A livello comunale, i cittadini domiciliati in Svizzera ottennero il diritto di voto e di eleggibilità nel 1874. Tuttavia, la base legale fallì tre volte in seguito ai referendum. Anche i referendum (facoltaitvi) furono introdotti nel 1874 e diedero ai Cantoni conservatori, di fatto, la facoltà di veto.

Fu necessario l’intervento del Tribunale federale che, nel 1915, dichiarò incostituzionali i motivi di esclusione.

Ritardo da recuperare

È un paradosso: la Svizzera è stata pioniera mondiale nello sviluppo e nell’espansione dei diritti popolari. Tuttavia, per la concessione dei diritti politici si è mostrata fin da subito estremamente esitante – e con un modus operandi sempre più stagnante.

Anche oggi le persone straniere domiciliate in Svizzera sono generalmente escluse, poiché i diritti politici sono legati alla nazionalità elvetica. La prima eccezione è da ricondurre al Cantone Giura al momento della sua fondazione. Altri Cantoni francofoni hanno seguito l’esempio per il voto a livello cantonale e alcuni per il livello comunale. Pratiche che minerebbero sempre di più i diritti politici, secondo chi le critica.

C’è inoltre ancora un forte legame tra i diritti politici e il luogo di residenza, anche se l’introduzione del voto per corrispondenza negli anni Novanta ha permesso un po’ più di flessibilità. A livello federale e in alcuni Cantoni, gli svizzeri e le svizzere all’estero possono quindi esercitare i propri diritti politici. Ma, senza il voto elettronico, sussistono ancora molti ostacoli pratici.

L’inclusione nella vita politica delle persone con disabilità mentali o psicologiche da parte del Cantone Ginevra è il passo pionieristico più recente.

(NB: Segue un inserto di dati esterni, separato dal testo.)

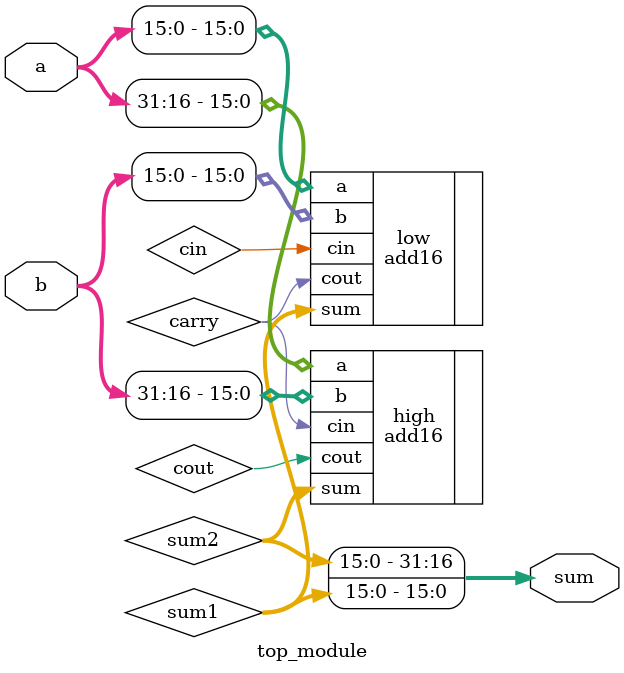
<source format=v>
module top_module(
    input [31:0] a,
    input [31:0] b,
    output [31:0] sum
);
    reg [15:0] sum1,sum2;
    reg carry,cout,cin;
    //module add16 ( input[15:0] a, input[15:0] b, input cin, output[15:0] sum, output cout );
    add16 low(.a({a[15:0]}), .b({b[15:0]}), .cin(cin), .sum(sum1), .cout(carry));
    add16 high(.a({a[31:16]}), .b({b[31:16]}), .cin(carry), .sum(sum2), .cout(cout));
    assign sum={sum2,sum1};
endmodule

</source>
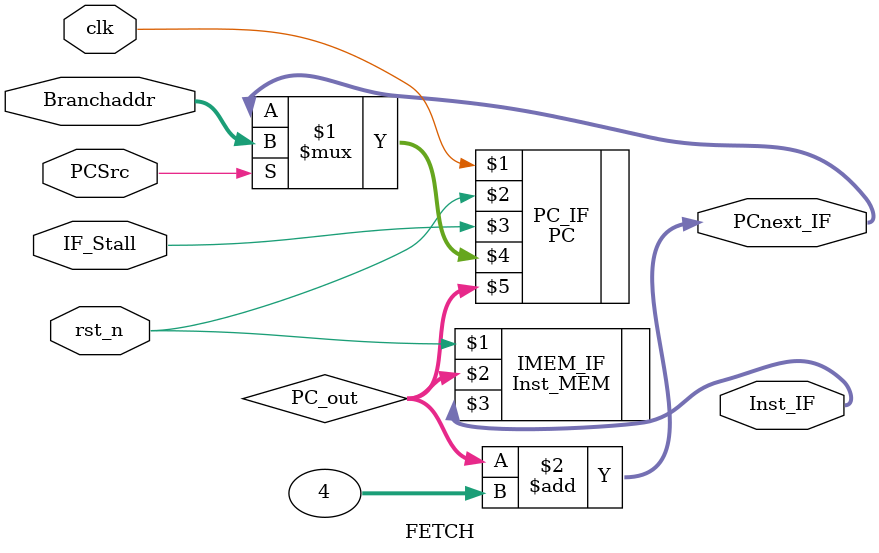
<source format=v>
`timescale 1ns/10ps
module FETCH(
    input clk, rst_n,
    input PCSrc,
    input [31:0] Branchaddr,
    input IF_Stall, 
    output [31:0] Inst_IF, PCnext_IF
);
wire [31:0] PC_out;

PC PC_IF(clk, rst_n, IF_Stall, (PCSrc)?Branchaddr:PCnext_IF, PC_out);
Inst_MEM IMEM_IF(rst_n, PC_out, Inst_IF);

assign PCnext_IF = PC_out + 4;

endmodule
</source>
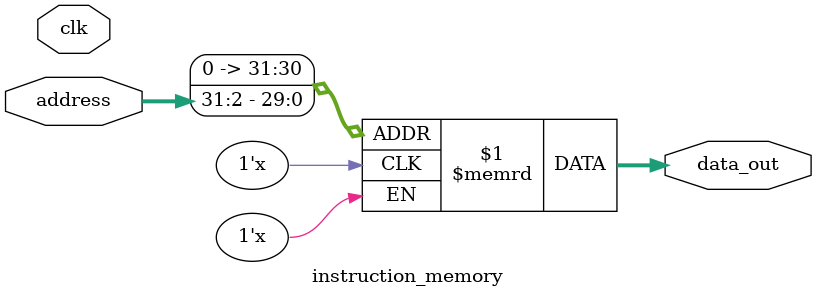
<source format=v>
module instruction_memory (address,data_out,clk);

parameter length = 256;
parameter width = 32;

input clk;
input [31:0]address;
output [31:0]data_out;
reg [width-1:0] mem [length-1:0];

assign data_out = mem [address>>2];

//$readmemh("inst.mem", mem);
endmodule
</source>
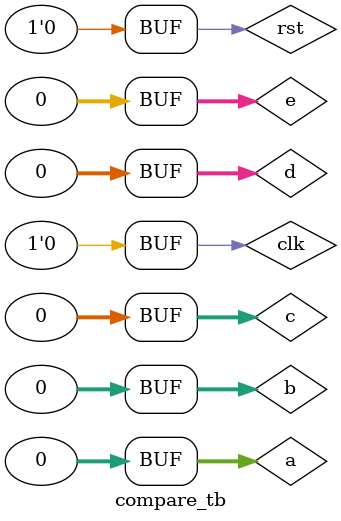
<source format=v>
module compare(
    input [31:0] a,
    input [31:0] b,
    output [31:0] max_number
);
    assign max_number = (a > b) ? a : b;
    
endmodule

module btree(
    input [31:0] a, b, c, d, e,
    input clk,rst,
    output [31:0] max_number,
    output winA,winB,winC,winD,winE
);
    wire [31:0] max_ab, max_cd, max_ab_cd;

    // Compare modules for the first level
    compare comp_ab(.a(a), .b(b), .max_number(max_ab));
    compare comp_cd(.a(c), .b(d), .max_number(max_cd));

    // Compare module for the second level
    compare comp_ab_cd(.a(max_ab), .b(max_cd), .max_number(max_ab_cd));

    // Compare module for the third level
    compare comp_ab_cd_e(.a(max_ab_cd), .b(e), .max_number(max_number));
    
    assign winA = (a == max_number)? 1'b1:1'b0;
    assign winB = (b == max_number)? 1'b1:1'b0;
    assign winC = (c == max_number)? 1'b1:1'b0;
    assign winD = (d == max_number)? 1'b1:1'b0;
    assign winE = (e == max_number)? 1'b1:1'b0;
endmodule

module compare_tb;
    reg [31:0] a, b, c, d, e;
    reg clk,rst;
    wire [31:0] max_number;
    wire winA,winB,winC,winD,winE;
    btree btree_inst(.a(a), .b(b), .c(c), .d(d), .e(e),.clk(clk),.rst(rst),.max_number(max_number), .winA(winA), .winB(winB), .winC(winC), .winD(winD), .winE(winE));
    initial begin
        clk = 0;
        a = 0;
        b = 0;
        c = 0;
        d = 0;
        e = 0;
        rst = 1'b1;
        #10;
        rst = 1'b0;
    end
    initial repeat(10) begin
        clk = ~clk;
        a = $urandom & 50;
        b = $urandom & 50;
        c = $urandom & 50;
        d = $urandom & 50;
        e = $urandom & 50;
        #10;
        
    end
    initial begin
        $monitor("a=%0d, b=%0d, c=%0d, d=%0d, e=%0d, max_number=%0d,win = %0b%0b%0b%0b%0b", a, b, c, d, e, max_number,winA,winB,winC,winD,winE);
    end
endmodule
</source>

L’esclusione spinge alla democratizzazione

Lo storico zurighese Rolf Graber, specialista della democratizzazione della Svizzera, scrive che la lotta per il suffragio universale e il per il diritto di voto è stata un’importante forza trainante verso la democratizzazione. L’esclusione delle persone dai diritti politici, fondati sui diritti umani, le ha spinte a battersi e a stringere alleanze per ottenerli.

Ginevra è stato un Cantone pioniere almeno tre volte: nell’abolizione dell’esclusione della fascia più povera della popolazione, nell’introduzione del diritto di voto cantonale per le donne e nei diritti politici per le persone straniere.

Una concezione dell’umanità orientata alla singola persona indipendente non a gruppi storicamente privilegiati ha reso più facile per questo Cantone andare controcorrente in Svizzera.